Return all of the data exactly as written, without the pictures.

- - -

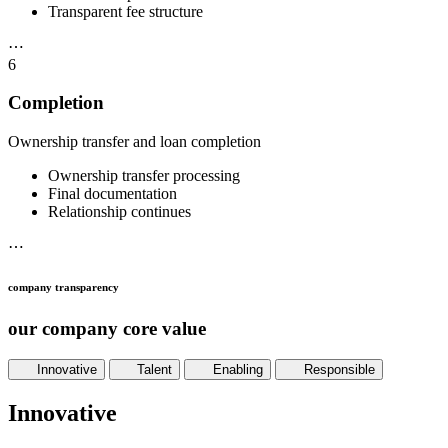
Transparent fee structure
⋯
6
Completion
Ownership transfer and loan completion
Ownership transfer processing
Final documentation
Relationship continues
⋯
company transparency
our company core value
Innovative
Talent
Enabling
Responsible
Innovative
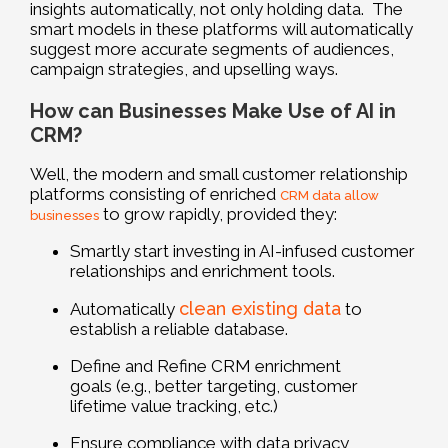
insights automatically, not only holding data. The
smart models in these platforms will automatically
suggest more accurate segments of audiences,
campaign strategies, and upselling ways.
How can Businesses Make Use of AI in
CRM?
Well, the modern and small customer relationship
platforms consisting of enriched
CRM data allow
to grow rapidly, provided they:
businesses
Smartly start investing in AI-infused customer
relationships and enrichment tools.
clean existing data
Automatically
to
establish a reliable database.
Define and Refine CRM enrichment
goals (e.g., better targeting, customer
lifetime value tracking, etc.)
Ensure compliance with data privacy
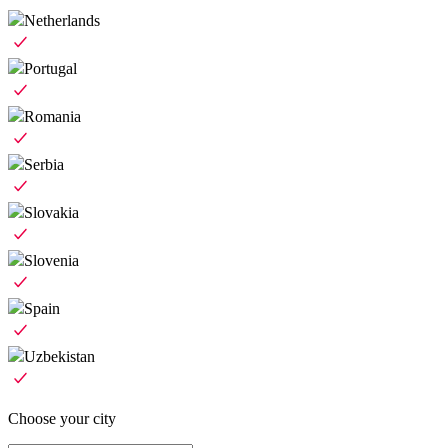
Netherlands
Portugal
Romania
Serbia
Slovakia
Slovenia
Spain
Uzbekistan
Choose your city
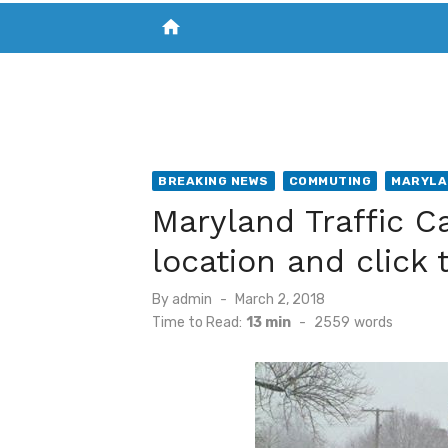
home
VISIT NEW THE CHESAPEAKE TODAY
S
BREAKING NEWS
COMMUTING
MARYLA
Maryland Traffic C
location and click 
Posted
By
admin
March 2, 2018
on
Time to Read:
13 min
-
2559
words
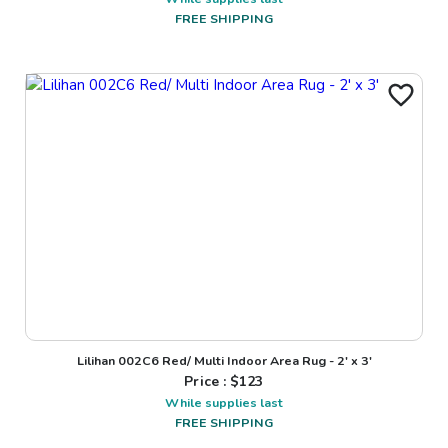
FREE SHIPPING
Lilihan 002C6 Red/ Multi Indoor Area Rug - 2' x 3'
Price : $
123
While supplies last
FREE SHIPPING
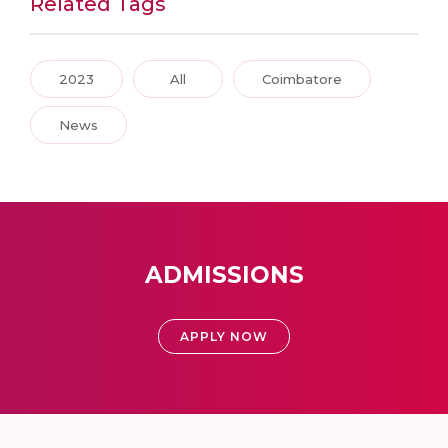
Related Tags
2023
All
Coimbatore
News
ADMISSIONS
APPLY NOW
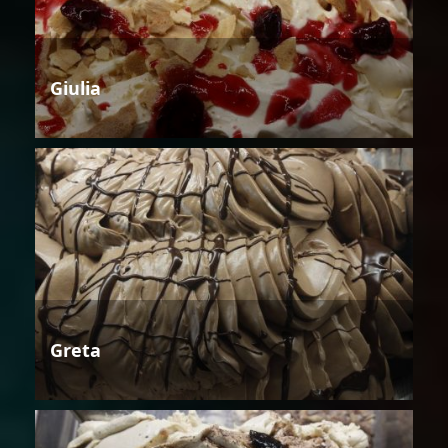
Giulia
Greta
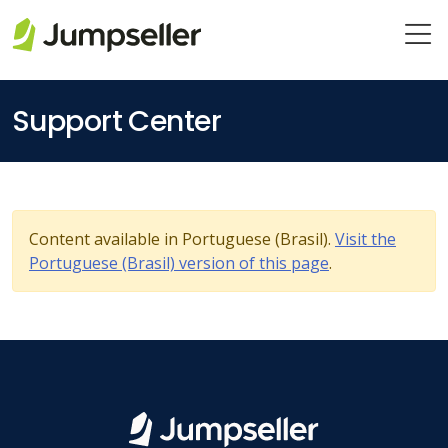
Skip to main content
Support Center
Content available in Portuguese (Brasil).
Visit the
Portuguese (Brasil) version of this page
.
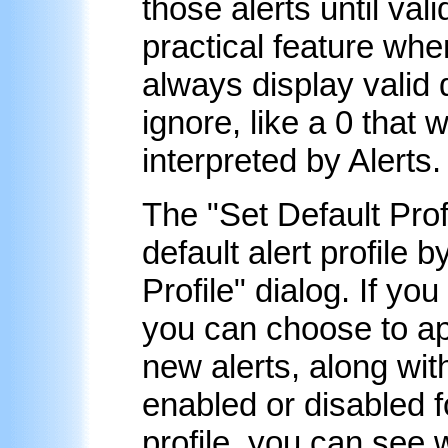
those alerts until val
practical feature whe
always display valid 
ignore, like a 0 that 
interpreted by Alerts.
The "
Set Default Prof
default alert profile 
Profile" dialog. If yo
you can choose to appl
new alerts, along wit
enabled or disabled fo
profile, you can see 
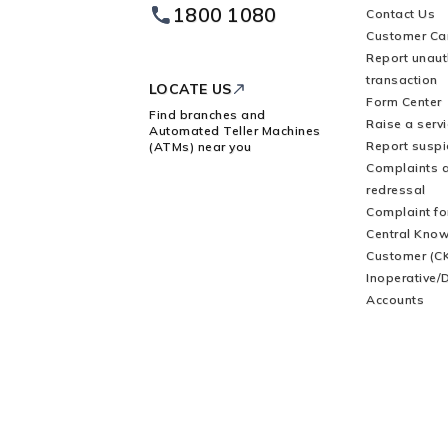
1800 1080
Contact Us
Footer
Customer Ca
Logo
Report unaut
transaction
LOCATE US
Form Center
Find branches and
Raise a serv
Automated Teller Machines
Report suspic
(ATMs) near you
Complaints 
redressal
Complaint f
Central Know
Customer (C
Inoperative/
Accounts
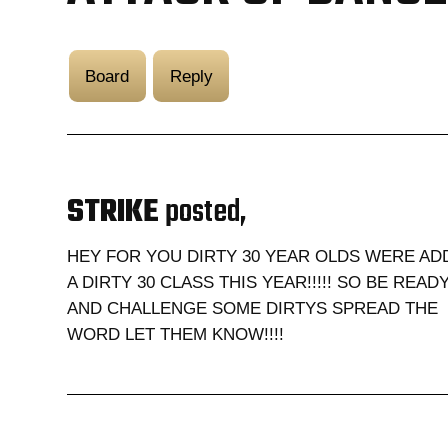
Board
Reply
STRIKE
posted,
HEY FOR YOU DIRTY 30 YEAR OLDS WERE AD
A DIRTY 30 CLASS THIS YEAR!!!!! SO BE READY!
AND CHALLENGE SOME DIRTYS SPREAD THE
WORD LET THEM KNOW!!!!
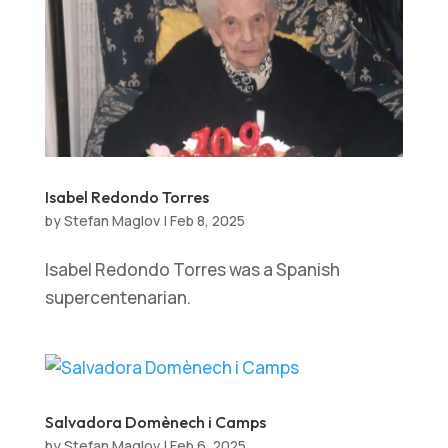
Isabel Redondo Torres
by
Stefan Maglov
|
Feb 8, 2025
Isabel Redondo Torres was a Spanish
supercentenarian.
Salvadora Domènech i Camps
by
Stefan Maglov
|
Feb 6, 2025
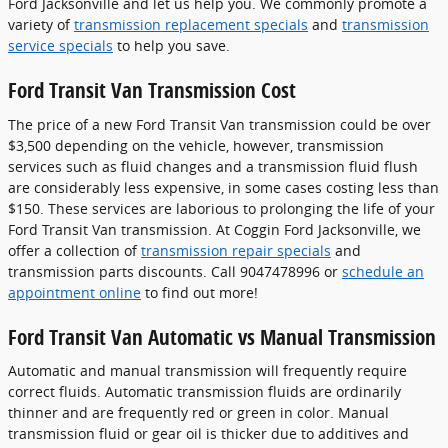
Ford Jacksonville and let us help you. We commonly promote a
variety of
transmission replacement specials
and
transmission
service specials
to help you save.
Ford Transit Van Transmission Cost
The price of a new Ford Transit Van transmission could be over
$3,500 depending on the vehicle, however, transmission
services such as fluid changes and a transmission fluid flush
are considerably less expensive, in some cases costing less than
$150. These services are laborious to prolonging the life of your
Ford Transit Van transmission. At Coggin Ford Jacksonville, we
offer a collection of
transmission repair specials
and
transmission parts discounts. Call 9047478996 or
schedule an
appointment online
to find out more!
Ford Transit Van Automatic vs Manual Transmission
Automatic and manual transmission will frequently require
correct fluids. Automatic transmission fluids are ordinarily
thinner and are frequently red or green in color. Manual
transmission fluid or gear oil is thicker due to additives and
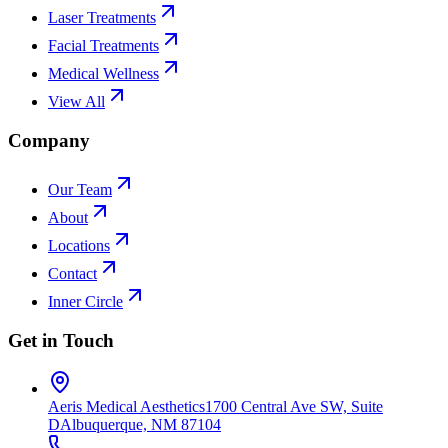
Laser Treatments
Facial Treatments
Medical Wellness
View All
Company
Our Team
About
Locations
Contact
Inner Circle
Get in Touch
Aeris Medical Aesthetics
1700 Central Ave SW, Suite
D
Albuquerque, NM 87104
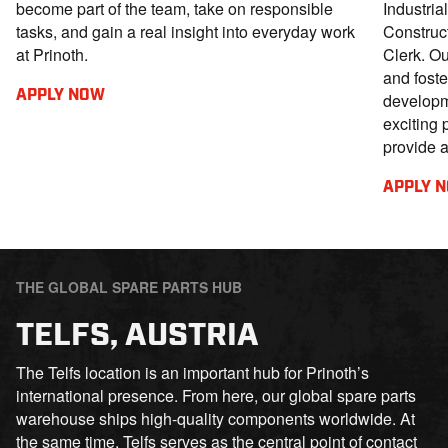
become part of the team, take on responsible
Industria
tasks, and gain a real insight into everyday work
Construc
at Prinoth.
Clerk. Ou
and foste
APPLY NOW
developm
exciting 
provide 
APPLY 
THE GLOBAL SPARE PARTS HUB
TELFS, AUSTRIA
The Telfs location is an important hub for Prinoth’s
international presence. From here, our global spare parts
warehouse ships high-quality components worldwide. At
the same time, Telfs serves as the central point of contact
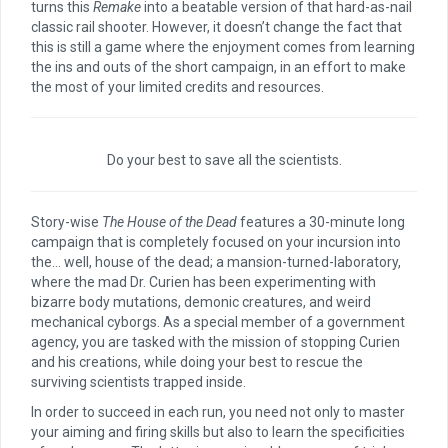
turns this
Remake
into a beatable version of that hard-as-nail
classic rail shooter. However, it doesn’t change the fact that
this is still a game where the enjoyment comes from learning
the ins and outs of the short campaign, in an effort to make
the most of your limited credits and resources.
Do your best to save all the scientists.
Story-wise
The House of the Dead
features a 30-minute long
campaign that is completely focused on your incursion into
the… well, house of the dead; a mansion-turned-laboratory,
where the mad Dr. Curien has been experimenting with
bizarre body mutations, demonic creatures, and weird
mechanical cyborgs. As a special member of a government
agency, you are tasked with the mission of stopping Curien
and his creations, while doing your best to rescue the
surviving scientists trapped inside.
In order to succeed in each run, you need not only to master
your aiming and firing skills but also to learn the specificities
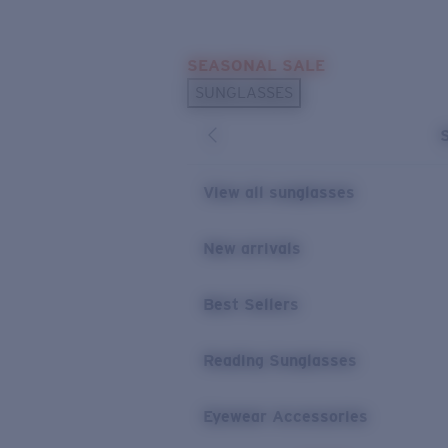
Skip to main content
SEASONAL SALE
POPULAR SEARCHES
SUNGLASSES
Sunglasses Best Sellers
Sunglasses New Arrivals
USEFUL LINKS
View all sunglasses
Replacement Lenses
New arrivals
Warranty & Repair
Best Sellers
Reading Sunglasses
Eyewear Accessories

- - -

(WORKED SOLUTION)
Transparent fee structure
⋯
6
Completion
Ownership transfer and loan completion
Ownership transfer processing
Final documentation
Relationship continues
⋯
company transparency
our company core value
Innovative
Talent
Enabling
Responsible
Innovative
insights automatically, not only holding data. The
smart models in these platforms will automatically
suggest more accurate segments of audiences,
campaign strategies, and upselling ways.
How can Businesses Make Use of AI in
CRM?
Well, the modern and small customer relationship
platforms consisting of enriched
CRM data allow
to grow rapidly, provided they:
businesses
Smartly start investing in AI-infused customer
relationships and enrichment tools.
clean existing data
Automatically
to
establish a reliable database.
Define and Refine CRM enrichment
goals (e.g., better targeting, customer
lifetime value tracking, etc.)
Ensure compliance with data privacy
Netherlands
Portugal
Romania
Serbia
Slovakia
Slovenia
Spain
Uzbekistan
Choose your city
home
VISIT NEW THE CHESAPEAKE TODAY
S
BREAKING NEWS
COMMUTING
MARYLA
Maryland Traffic C
location and click 
Posted
By
admin
March 2, 2018
on
Time to Read:
13 min
-
2559
words
FREE SHIPPING
Lilihan 002C6 Red/ Multi Indoor Area Rug - 2' x 3'
Price : $
123
While supplies last
FREE SHIPPING
Related Tags
2023
All
Coimbatore
News
ADMISSIONS
APPLY NOW
Giulia
Greta
Skip to main content
Support Center
Content available in Portuguese (Brasil).
Visit the
Portuguese (Brasil) version of this page
.
those alerts until val
practical feature whe
always display valid 
ignore, like a 0 that 
interpreted by Alerts.
The "
Set Default Prof
default alert profile 
Profile" dialog. If yo
you can choose to appl
new alerts, along wit
enabled or disabled fo
profile, you can see 
1800 1080
Contact Us
Footer
Customer Ca
Logo
Report unaut
transaction
LOCATE US
Form Center
Find branches and
Raise a serv
Automated Teller Machines
Report suspic
(ATMs) near you
Complaints 
redressal
Complaint f
Central Know
Customer (C
Inoperative/
Accounts
Board
Reply
STRIKE
posted,
HEY FOR YOU DIRTY 30 YEAR OLDS WERE AD
A DIRTY 30 CLASS THIS YEAR!!!!! SO BE READY!
AND CHALLENGE SOME DIRTYS SPREAD THE
WORD LET THEM KNOW!!!!
Isabel Redondo Torres
by
Stefan Maglov
|
Feb 8, 2025
Isabel Redondo Torres was a Spanish
supercentenarian.
Salvadora Domènech i Camps
by
Stefan Maglov
|
Feb 6, 2025
Ford Jacksonville and let us help you. We commonly promote a
variety of
transmission replacement specials
and
transmission
service specials
to help you save.
Ford Transit Van Transmission Cost
The price of a new Ford Transit Van transmission could be over
$3,500 depending on the vehicle, however, transmission
services such as fluid changes and a transmission fluid flush
are considerably less expensive, in some cases costing less than
$150. These services are laborious to prolonging the life of your
Ford Transit Van transmission. At Coggin Ford Jacksonville, we
offer a collection of
transmission repair specials
and
transmission parts discounts. Call 9047478996 or
schedule an
appointment online
to find out more!
Ford Transit Van Automatic vs Manual Transmission
Automatic and manual transmission will frequently require
correct fluids. Automatic transmission fluids are ordinarily
thinner and are frequently red or green in color. Manual
transmission fluid or gear oil is thicker due to additives and
Laser Treatments
Facial Treatments
Medical Wellness
View All
Company
Our Team
About
Locations
Contact
Inner Circle
Get in Touch
Aeris Medical Aesthetics
1700 Central Ave SW, Suite
D
Albuquerque, NM 87104
become part of the team, take on responsible
Industria
tasks, and gain a real insight into everyday work
Construc
at Prinoth.
Clerk. Ou
and foste
APPLY NOW
developm
exciting 
provide 
APPLY 
THE GLOBAL SPARE PARTS HUB
TELFS, AUSTRIA
The Telfs location is an important hub for Prinoth’s
international presence. From here, our global spare parts
warehouse ships high-quality components worldwide. At
the same time, Telfs serves as the central point of contact
turns this
Remake
into a beatable version of that hard-as-nail
classic rail shooter. However, it doesn’t change the fact that
this is still a game where the enjoyment comes from learning
the ins and outs of the short campaign, in an effort to make
the most of your limited credits and resources.
Do your best to save all the scientists.
Story-wise
The House of the Dead
features a 30-minute long
campaign that is completely focused on your incursion into
the… well, house of the dead; a mansion-turned-laboratory,
where the mad Dr. Curien has been experimenting with
bizarre body mutations, demonic creatures, and weird
mechanical cyborgs. As a special member of a government
agency, you are tasked with the mission of stopping Curien
and his creations, while doing your best to rescue the
surviving scientists trapped inside.
In order to succeed in each run, you need not only to master
your aiming and firing skills but also to learn the specificities
Skip to main content
SEASONAL SALE
POPULAR SEARCHES
SUNGLASSES
Sunglasses Best Sellers
Sunglasses New Arrivals
USEFUL LINKS
View all sunglasses
Replacement Lenses
New arrivals
Warranty & Repair
Best Sellers
Reading Sunglasses
Eyewear Accessories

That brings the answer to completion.